We measure routing-action F1, not authorship certainty.
VeracityAPI is judged on whether an agent routes content to the right next action: allow, revise, human_review, or reject. The first published seed benchmark contains 500 labeled text samples across firsthand human writing, dry factual human writing, generic AI slop, polished AI-with-specifics, and edge/adversarial mixed cases.
Balanced five-slice text corpus in data/evals/veracityapi_seed_corpus_500.jsonl.
Seed v0.1 action agreement on allow / revise / human_review labels.
Macro F1 across supported routing actions; reject has zero support in this seed set.
Confusion matrix
| Expected → Predicted | allow | revise | human_review | reject |
|---|---|---|---|---|
| allow | 190 | 10 | 0 | 0 |
| revise | 20 | 175 | 5 | 0 |
| human_review | 0 | 25 | 75 | 0 |
| reject | 0 | 0 | 0 | 0 |
Artifacts: data/evals/veracityapi_seed_results_v0_1.json, data/evals/veracityapi_seed_metrics_v0_1.csv, and scripts/evals-summary.mjs.
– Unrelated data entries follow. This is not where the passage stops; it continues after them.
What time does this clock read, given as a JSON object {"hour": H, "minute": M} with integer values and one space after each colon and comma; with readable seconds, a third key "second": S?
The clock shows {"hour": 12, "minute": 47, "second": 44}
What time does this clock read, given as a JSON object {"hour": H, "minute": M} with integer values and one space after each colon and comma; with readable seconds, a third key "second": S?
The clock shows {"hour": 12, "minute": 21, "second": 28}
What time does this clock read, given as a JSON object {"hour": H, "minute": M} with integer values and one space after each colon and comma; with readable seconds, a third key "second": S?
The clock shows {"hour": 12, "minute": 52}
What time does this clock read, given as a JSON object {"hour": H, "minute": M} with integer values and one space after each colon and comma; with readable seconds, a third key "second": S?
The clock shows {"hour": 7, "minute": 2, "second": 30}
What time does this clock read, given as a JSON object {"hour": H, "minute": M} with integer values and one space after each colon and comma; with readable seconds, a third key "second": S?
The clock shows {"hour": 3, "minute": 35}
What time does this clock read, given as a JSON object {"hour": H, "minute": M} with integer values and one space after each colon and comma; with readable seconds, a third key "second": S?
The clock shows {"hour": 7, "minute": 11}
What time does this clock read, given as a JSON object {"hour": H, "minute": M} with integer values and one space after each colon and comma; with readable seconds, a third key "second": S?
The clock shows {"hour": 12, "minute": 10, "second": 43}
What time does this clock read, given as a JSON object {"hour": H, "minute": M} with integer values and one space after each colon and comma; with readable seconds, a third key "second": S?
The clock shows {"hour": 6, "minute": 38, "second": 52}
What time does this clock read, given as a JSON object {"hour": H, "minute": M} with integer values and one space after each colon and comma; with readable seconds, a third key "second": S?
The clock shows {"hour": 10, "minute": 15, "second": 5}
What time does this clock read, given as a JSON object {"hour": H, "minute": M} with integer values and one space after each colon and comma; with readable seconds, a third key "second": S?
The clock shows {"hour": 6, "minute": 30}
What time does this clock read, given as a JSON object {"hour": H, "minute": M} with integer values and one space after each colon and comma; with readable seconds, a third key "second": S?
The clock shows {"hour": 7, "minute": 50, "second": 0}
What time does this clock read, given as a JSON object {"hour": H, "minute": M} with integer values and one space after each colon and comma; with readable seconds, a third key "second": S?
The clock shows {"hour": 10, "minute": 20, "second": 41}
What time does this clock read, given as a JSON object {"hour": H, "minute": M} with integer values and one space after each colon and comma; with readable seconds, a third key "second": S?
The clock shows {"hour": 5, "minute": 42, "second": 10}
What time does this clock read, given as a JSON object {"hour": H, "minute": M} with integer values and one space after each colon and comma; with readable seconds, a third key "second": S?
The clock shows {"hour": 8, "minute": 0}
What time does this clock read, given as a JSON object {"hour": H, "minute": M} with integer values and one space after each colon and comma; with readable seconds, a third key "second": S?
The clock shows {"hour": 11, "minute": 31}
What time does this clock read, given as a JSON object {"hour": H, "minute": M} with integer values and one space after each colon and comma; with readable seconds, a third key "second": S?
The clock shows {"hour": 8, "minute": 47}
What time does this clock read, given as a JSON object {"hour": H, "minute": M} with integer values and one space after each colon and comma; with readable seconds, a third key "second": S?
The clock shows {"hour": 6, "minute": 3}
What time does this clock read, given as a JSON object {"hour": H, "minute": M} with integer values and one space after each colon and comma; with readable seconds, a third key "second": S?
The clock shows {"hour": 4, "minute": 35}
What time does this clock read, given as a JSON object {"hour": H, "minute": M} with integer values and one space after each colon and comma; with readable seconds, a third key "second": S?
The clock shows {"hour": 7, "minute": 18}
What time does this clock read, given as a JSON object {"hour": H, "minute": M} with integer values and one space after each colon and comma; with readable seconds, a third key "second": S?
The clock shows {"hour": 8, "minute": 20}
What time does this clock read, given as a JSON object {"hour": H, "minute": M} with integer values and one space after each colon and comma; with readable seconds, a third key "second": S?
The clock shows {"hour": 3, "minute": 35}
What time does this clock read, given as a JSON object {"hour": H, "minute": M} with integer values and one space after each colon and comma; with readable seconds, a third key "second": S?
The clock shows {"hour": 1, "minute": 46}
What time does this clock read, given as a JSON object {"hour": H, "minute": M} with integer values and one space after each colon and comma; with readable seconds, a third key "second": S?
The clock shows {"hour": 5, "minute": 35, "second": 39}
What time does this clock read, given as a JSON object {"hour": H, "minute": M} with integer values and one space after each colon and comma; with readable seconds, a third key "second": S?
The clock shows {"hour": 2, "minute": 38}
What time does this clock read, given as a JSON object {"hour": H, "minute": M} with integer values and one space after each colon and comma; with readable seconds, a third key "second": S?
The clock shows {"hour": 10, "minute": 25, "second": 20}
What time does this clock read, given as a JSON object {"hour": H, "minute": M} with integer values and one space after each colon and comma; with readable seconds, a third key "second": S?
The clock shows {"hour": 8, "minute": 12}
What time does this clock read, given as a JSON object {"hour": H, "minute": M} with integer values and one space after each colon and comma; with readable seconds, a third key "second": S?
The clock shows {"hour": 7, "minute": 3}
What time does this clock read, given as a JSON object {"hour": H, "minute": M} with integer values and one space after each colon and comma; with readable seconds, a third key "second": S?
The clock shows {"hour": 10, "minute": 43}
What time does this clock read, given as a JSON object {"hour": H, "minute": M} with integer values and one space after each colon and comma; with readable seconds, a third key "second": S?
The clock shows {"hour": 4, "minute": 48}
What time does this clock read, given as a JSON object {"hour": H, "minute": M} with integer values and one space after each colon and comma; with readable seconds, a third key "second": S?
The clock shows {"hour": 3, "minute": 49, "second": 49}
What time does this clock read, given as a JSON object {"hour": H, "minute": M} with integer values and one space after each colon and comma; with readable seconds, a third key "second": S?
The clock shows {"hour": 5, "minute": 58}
This is a transparent seed calibration asset, not a forensic benchmark certification.
Per-action metrics
| Action | Precision | Recall | F1 | Support |
|---|---|---|---|---|
| allow | 0.905 | 0.950 | 0.927 | 200 |
| revise | 0.833 | 0.875 | 0.854 | 200 |
| human_review | 0.938 | 0.750 | 0.833 | 100 |
Dataset slices
- 100 human firsthand samples
- 100 dry factual human samples
- 100 generic AI slop samples
- 100 polished AI-with-specifics samples
- 100 edge/mixed/adversarial samples
Comparison scaffold
External comparison pending. Comparator columns are planned for GPTZero, Sapling, and an LLM judge. The metric will be routing-action F1, not detector-score accuracy.
External comparators
GPTZero, Sapling, and GPT-4o judge adapters are documented as planned comparator slots. They were not run in this shipment because no comparator keys were available in the local environment. The public claim remains routing-action F1, not AI-authorship proof; VeracityAPI reports workflow routing quality, not binary authorship evidence.
What this proves
The API contract is optimized for agents: inspect evidence, follow recommended_action, and measure reviewer agreement. The next iteration should replace seed expected labels with blind human labels and add competitor outputs where keys are available.
ESL / non-native English bias eval status
The next bias slice is a real human-writing benchmark for non-native English writers. It will not use synthetic LLM samples as a stand-in for ESL writing. Public false-positive rates stay unpublished until corpus licensing, speaker/writer metadata, native-language labels, and analysis artifacts are frozen.
Protocol scaffold: data/evals/esl-human-writing/README.md.
Known limits
- Seed labels are for workflow routing, not truth or authorship adjudication.
- Reject needs a dedicated abuse/spam corpus before reporting a meaningful reject F1.
- Image needs a separate labeled corpus before publishing comparable metrics.
- Scores should be paired with local policy and human escalation for high-stakes workflows.